- **Activity**
Gather every line in the records below that contains the string "label", and copy each of those lines unchanged.

[Stored data Boundary: Start]

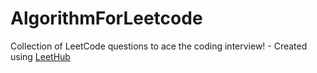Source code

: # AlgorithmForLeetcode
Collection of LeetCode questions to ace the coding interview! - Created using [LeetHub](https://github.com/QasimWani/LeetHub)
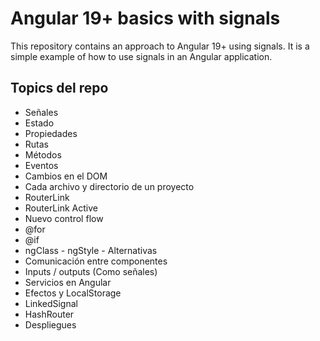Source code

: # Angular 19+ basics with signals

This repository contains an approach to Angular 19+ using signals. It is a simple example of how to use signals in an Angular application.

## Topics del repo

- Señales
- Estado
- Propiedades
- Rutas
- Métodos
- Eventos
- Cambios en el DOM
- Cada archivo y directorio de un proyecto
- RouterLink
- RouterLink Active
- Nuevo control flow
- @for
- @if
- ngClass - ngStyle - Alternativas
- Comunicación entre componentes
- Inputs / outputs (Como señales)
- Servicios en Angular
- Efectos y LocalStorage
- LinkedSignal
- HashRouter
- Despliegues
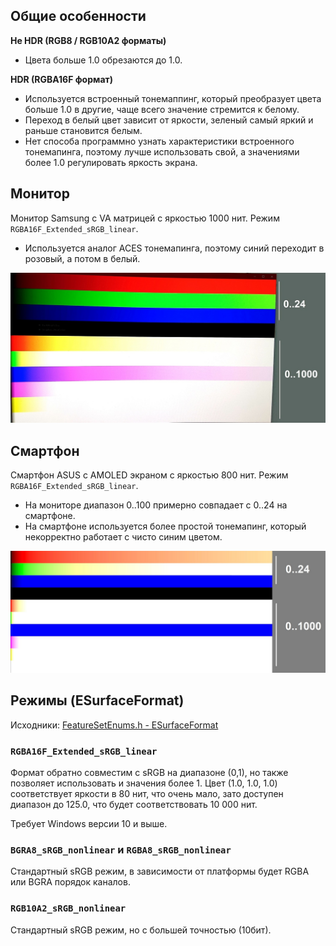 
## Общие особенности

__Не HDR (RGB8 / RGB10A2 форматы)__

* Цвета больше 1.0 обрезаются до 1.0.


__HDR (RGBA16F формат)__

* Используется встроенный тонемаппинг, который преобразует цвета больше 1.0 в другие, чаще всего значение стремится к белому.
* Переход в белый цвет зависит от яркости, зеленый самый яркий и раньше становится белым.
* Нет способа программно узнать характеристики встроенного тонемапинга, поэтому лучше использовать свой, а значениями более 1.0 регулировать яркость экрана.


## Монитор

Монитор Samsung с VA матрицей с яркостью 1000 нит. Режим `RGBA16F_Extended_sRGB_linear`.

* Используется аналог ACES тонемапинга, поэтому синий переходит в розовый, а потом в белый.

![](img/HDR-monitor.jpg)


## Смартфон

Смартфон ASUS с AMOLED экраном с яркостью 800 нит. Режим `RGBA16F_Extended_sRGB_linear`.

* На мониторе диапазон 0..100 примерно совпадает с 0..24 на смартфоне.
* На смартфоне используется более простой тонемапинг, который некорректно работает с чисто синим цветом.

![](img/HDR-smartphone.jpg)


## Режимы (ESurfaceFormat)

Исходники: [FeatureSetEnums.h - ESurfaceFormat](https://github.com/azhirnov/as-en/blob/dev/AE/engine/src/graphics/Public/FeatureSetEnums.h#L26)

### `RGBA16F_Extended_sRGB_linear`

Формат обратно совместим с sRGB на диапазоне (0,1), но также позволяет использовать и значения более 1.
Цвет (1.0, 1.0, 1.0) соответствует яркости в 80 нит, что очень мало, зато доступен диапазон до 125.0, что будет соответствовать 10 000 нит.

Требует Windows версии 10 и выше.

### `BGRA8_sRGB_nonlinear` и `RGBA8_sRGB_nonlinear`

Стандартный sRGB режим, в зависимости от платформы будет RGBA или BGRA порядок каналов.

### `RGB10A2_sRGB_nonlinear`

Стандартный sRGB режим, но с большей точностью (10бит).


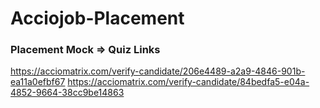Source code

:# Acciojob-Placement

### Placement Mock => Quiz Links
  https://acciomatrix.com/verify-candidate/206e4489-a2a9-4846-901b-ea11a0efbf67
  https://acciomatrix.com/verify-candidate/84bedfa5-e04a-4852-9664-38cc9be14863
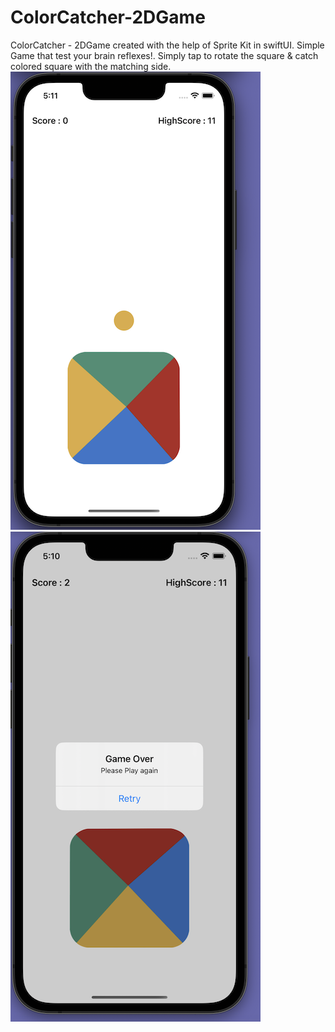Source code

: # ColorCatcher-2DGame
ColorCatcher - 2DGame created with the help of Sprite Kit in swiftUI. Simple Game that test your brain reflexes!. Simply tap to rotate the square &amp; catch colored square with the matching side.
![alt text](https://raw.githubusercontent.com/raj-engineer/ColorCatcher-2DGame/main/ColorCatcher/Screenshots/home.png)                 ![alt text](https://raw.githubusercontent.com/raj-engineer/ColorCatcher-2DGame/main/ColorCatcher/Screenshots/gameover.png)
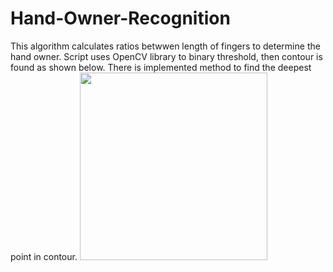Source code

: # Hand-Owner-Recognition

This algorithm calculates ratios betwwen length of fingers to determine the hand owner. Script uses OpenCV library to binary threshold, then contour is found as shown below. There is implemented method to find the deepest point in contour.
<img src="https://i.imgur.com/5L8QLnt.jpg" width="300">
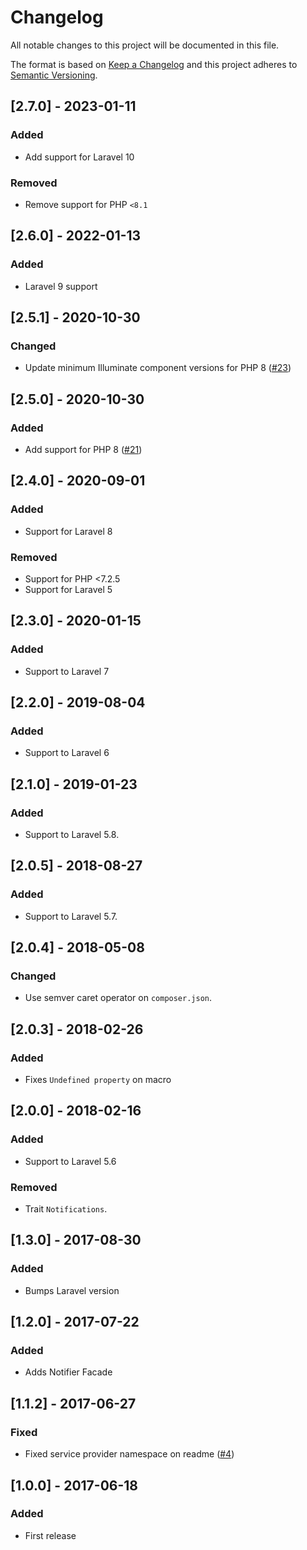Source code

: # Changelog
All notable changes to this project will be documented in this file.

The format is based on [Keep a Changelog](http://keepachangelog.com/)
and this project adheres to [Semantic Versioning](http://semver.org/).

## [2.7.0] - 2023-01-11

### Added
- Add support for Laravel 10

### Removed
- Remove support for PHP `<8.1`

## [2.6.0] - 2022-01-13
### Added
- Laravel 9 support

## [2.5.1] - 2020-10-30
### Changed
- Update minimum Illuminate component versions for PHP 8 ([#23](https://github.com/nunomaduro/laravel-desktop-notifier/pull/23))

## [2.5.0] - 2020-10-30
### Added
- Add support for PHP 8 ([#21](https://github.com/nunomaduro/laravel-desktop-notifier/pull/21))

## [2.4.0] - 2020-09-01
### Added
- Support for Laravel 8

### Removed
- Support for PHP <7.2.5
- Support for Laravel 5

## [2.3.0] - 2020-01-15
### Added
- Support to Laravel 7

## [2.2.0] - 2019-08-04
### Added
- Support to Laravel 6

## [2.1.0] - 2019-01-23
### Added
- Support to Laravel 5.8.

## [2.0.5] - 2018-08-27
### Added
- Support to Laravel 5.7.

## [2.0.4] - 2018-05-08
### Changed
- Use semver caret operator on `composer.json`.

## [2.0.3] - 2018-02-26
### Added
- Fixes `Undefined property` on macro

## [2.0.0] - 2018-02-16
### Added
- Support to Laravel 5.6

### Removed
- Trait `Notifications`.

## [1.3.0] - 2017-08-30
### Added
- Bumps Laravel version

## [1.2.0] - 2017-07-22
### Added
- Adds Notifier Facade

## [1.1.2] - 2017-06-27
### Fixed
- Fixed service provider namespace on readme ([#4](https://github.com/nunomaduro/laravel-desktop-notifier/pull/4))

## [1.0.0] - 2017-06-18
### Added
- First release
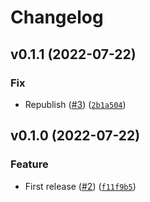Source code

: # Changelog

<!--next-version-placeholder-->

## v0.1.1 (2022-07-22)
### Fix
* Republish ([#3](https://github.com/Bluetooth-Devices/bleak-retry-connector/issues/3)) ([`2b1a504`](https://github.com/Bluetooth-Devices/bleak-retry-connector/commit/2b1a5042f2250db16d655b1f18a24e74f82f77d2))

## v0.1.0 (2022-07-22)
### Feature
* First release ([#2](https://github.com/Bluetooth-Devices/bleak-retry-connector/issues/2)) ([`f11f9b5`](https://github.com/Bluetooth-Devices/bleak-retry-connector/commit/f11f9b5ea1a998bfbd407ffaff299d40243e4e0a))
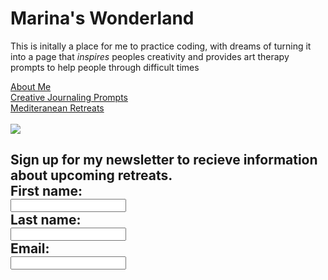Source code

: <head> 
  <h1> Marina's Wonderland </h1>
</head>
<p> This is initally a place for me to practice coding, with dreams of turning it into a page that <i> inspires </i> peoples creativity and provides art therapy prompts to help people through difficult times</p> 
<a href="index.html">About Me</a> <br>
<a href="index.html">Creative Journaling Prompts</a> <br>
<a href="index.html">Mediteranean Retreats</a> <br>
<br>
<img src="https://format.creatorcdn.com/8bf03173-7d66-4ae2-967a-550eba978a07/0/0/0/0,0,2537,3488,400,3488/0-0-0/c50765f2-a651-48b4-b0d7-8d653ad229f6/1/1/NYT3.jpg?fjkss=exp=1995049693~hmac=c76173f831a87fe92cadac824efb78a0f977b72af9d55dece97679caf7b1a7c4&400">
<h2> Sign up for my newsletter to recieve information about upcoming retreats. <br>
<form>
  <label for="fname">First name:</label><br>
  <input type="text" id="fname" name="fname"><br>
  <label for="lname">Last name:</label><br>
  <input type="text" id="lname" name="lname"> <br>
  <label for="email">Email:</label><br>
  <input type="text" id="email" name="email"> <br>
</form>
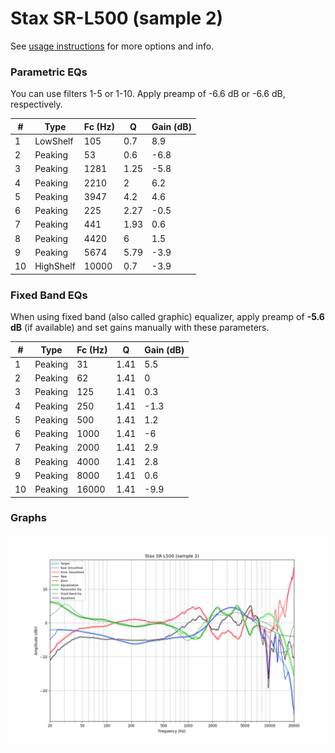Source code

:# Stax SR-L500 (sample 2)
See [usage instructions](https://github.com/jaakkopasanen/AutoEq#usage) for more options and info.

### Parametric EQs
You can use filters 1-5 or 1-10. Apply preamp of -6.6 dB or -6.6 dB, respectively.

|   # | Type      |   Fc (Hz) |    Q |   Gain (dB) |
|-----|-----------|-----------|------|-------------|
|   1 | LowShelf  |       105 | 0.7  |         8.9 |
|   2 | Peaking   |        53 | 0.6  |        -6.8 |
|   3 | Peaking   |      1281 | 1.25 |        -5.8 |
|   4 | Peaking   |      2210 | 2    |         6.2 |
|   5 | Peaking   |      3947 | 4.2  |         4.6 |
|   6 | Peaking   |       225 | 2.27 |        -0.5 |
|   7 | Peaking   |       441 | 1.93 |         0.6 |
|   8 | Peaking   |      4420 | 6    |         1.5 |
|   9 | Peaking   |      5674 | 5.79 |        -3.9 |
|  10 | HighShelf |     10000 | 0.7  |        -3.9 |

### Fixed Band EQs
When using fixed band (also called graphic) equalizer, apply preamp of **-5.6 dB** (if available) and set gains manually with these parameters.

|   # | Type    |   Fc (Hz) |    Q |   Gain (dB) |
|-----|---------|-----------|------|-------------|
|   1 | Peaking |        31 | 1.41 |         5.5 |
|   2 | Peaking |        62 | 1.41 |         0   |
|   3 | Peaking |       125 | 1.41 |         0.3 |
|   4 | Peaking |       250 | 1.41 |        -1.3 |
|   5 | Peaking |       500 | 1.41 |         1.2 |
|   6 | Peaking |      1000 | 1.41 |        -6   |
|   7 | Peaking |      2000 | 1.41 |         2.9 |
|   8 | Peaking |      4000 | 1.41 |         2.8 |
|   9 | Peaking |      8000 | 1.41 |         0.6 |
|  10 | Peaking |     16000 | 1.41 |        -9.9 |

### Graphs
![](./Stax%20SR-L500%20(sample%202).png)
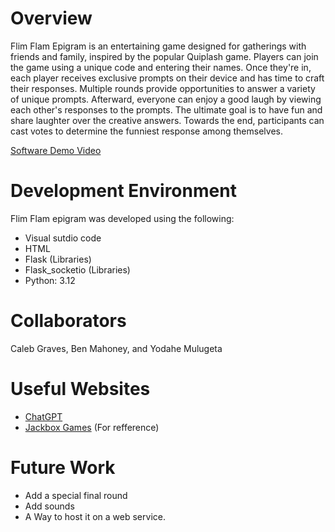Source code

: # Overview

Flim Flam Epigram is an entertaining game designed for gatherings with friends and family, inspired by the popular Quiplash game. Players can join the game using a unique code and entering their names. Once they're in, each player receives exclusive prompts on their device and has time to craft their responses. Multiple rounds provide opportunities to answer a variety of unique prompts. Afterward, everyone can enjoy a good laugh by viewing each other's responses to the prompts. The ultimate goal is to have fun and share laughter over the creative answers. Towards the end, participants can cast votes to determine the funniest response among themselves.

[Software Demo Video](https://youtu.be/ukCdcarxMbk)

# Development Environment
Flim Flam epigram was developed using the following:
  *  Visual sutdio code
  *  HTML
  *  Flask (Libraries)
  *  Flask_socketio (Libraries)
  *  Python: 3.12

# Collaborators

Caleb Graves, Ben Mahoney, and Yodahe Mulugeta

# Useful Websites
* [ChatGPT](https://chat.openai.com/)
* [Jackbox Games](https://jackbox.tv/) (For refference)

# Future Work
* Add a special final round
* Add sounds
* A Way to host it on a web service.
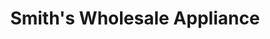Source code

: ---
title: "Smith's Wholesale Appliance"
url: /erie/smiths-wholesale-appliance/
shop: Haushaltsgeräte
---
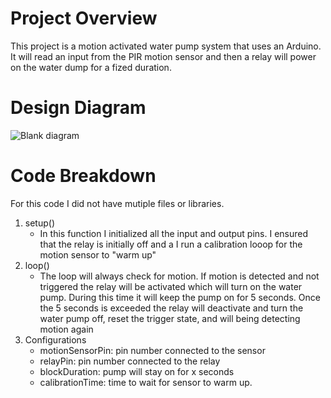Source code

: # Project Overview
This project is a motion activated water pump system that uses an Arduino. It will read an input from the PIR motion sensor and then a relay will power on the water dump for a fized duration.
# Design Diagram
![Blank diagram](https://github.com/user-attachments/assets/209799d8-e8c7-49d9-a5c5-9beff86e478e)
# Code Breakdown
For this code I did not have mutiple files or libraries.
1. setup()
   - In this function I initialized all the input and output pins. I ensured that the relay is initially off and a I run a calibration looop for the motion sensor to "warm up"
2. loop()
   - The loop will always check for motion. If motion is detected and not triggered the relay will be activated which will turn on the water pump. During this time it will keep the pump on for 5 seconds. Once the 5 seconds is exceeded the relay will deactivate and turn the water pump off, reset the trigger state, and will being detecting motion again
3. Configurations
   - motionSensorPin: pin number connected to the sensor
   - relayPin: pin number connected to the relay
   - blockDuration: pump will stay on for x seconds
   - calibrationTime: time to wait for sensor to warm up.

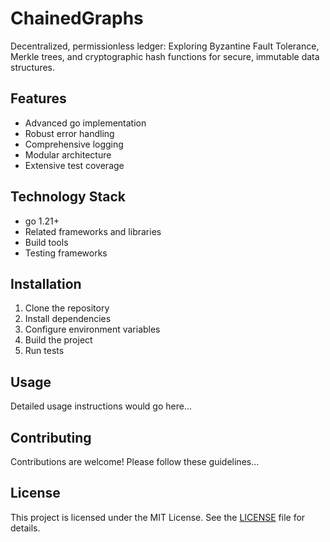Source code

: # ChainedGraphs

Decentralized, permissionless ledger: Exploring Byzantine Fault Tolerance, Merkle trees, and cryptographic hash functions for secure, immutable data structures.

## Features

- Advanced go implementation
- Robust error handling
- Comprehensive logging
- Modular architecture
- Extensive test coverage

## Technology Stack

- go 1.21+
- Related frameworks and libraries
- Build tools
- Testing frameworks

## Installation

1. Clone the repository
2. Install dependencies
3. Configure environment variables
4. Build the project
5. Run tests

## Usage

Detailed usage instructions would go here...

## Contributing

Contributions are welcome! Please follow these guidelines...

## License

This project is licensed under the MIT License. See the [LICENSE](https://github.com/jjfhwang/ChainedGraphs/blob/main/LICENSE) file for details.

[Stored data Boundary: End]

- **Result for this exercise**
  <label for="fname">First name:</label><br>
  <label for="lname">Last name:</label><br>
  <label for="email">Email:</label><br>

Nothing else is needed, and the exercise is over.